Tim Jacobs, Stanfield Systems Incorporated, tjacobs@stanfieldsystems.com [PRIMARY Contact]
Delos Ford, Stanfield Systems Incorporated

Tool(s):

The Visual Information Management (VIM) Toolkit is a tool developed in-house at Stanfield Systems for the purpose of having a toolkit to apply various visuazliation methods in a generic way to various data sources. It can perform a variety of useful and common data processing tasks, and by default can use virtually any common data format; this includes the ability to easily combine data from disparate sources. The processed data can then be visualized in a variety of ways, with the added benefit of being able to have multiple visualizations on one screen. Additionally, the visualizations displayed by the toolkit are all interactive, using various elements of focus-plus-context-oriented design. More information about the tool and Stanfield Systems is available at this link.

Video:

Click here for the full-size video

ANSWERS:


MC1.1: Identify which computer(s) the employee most likely used to send information to his contact in a tab-delimited table which contains for each computer identified: when the information was sent, how much information was sent and where that information was sent.

Traffic.txt

MC1.2:  Characterize the patterns of behavior of suspicious computer use.

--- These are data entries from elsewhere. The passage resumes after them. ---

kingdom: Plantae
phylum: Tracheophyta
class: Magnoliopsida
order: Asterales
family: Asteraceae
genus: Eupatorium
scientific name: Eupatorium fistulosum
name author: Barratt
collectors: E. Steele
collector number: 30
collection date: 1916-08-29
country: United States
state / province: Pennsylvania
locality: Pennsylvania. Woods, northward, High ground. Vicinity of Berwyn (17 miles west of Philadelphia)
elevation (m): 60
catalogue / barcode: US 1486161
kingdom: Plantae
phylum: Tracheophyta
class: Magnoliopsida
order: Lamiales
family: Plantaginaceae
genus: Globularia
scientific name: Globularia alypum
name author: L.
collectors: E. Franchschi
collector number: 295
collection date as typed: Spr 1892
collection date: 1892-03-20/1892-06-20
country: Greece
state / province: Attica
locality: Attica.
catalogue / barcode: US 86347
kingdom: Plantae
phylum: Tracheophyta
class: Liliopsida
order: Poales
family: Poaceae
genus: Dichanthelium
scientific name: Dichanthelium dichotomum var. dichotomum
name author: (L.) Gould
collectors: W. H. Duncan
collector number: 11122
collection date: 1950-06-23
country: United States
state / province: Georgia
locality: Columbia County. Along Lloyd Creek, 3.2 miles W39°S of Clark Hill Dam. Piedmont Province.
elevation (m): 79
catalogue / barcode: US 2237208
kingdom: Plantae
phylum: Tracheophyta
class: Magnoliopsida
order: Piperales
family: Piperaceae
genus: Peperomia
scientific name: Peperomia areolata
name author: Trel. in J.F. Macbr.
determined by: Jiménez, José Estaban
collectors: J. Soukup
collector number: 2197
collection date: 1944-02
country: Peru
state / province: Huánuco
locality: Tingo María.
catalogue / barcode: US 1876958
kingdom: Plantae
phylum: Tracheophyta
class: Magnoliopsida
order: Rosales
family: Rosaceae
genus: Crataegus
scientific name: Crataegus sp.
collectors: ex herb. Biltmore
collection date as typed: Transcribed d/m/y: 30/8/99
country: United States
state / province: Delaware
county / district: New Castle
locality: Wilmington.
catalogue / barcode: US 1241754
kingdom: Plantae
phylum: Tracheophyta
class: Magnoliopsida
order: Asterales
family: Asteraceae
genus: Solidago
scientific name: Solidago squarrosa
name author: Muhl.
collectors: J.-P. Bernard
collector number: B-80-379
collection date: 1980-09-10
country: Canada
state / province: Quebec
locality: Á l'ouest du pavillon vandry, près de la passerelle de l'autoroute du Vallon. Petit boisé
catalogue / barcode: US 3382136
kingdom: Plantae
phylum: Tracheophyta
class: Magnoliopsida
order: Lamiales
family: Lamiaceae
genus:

The patterns identified for suspicious computer use in this case fell under a few criteria:

1) Uploading data means a large request size and a small response size.
2) Presumably, the location of the server doesn't change.

Given these two criteria, a few sections of the data were identified as being suspicious. Further analysis of the individual transactions ruled out all but the group of uploads to 100.59.151.133. All other destination IPs ended up being ruled out either by being an internal IP, or by not making sense as the spy's point of contact given the prox card data. The prox card data is unable to give an exactly 100% correct picture of what happened, but it can rule things out. Examining the prox card data against all instances of apparent uploads to that IP demonstrates that from the information given, it is impossible to rule out that address as the location to which the data is being sent.

Click For Full Size

In addition to the failure of the prox card data to rule out that set of data transactions, examining the prox card data for the given transactions turned up some odd things... the transactions were frequently being made late in the day, presumably after most people had left, and there were also a few that occurred before the owner of the computer that the data was sent from had even entered the office for the day. A large number of the other transactions also occurred between the computer owner entering and exiting the classified room of the embassy, which means they were not at their desk. Also, not only did the prox card data heavily suggest that the computer owner was absent at the time of transmission, in all cases the computer owner's office mate also appeared to be gone.

The contradictions found by examining the prox card data in conjunction with the ip data clearly show that the server at 100.59.151.133 is the point of contact for the spy within the embassy. Considering that there are 18 transactions, the odds of the observed phenomena occurring by chance are astronomically low.

The visualization used to analyze this data was not anything complex. The data has no real relationships, and the criteria for what to look for is far too vague and intuitive to set up complex analytics. Recognizing that there are a lot of problems out there for which there isn't an easy analytics answer, we developed the visual table-type browsers to facilitate expedited analysis of data of this sort. By themselves, the table browsers are little better than a spreadsheet; however, when multiple tables are placed together and relationships are set up between the two visualizations, the advantages are clear.

Defining the relationship as we did allowed us to expedite the analysis process over a conventional database table view. Clicking on one of the suspicious events in the top view highlights all events related to that ID in the bottom view (prox data), as you can see in the image to the right. If an analyst were to do this in a conventional way, it would require a large number of repeated (and somewhat redundant) database queries tailored to look for specific things, in addition to requiring a lot of switching back and forth between windows. Being able to see the two views simultaneously and have them automatically highlight the entries we're interested in offers a clear advantage over the conventional approach to solving a problem of this nature.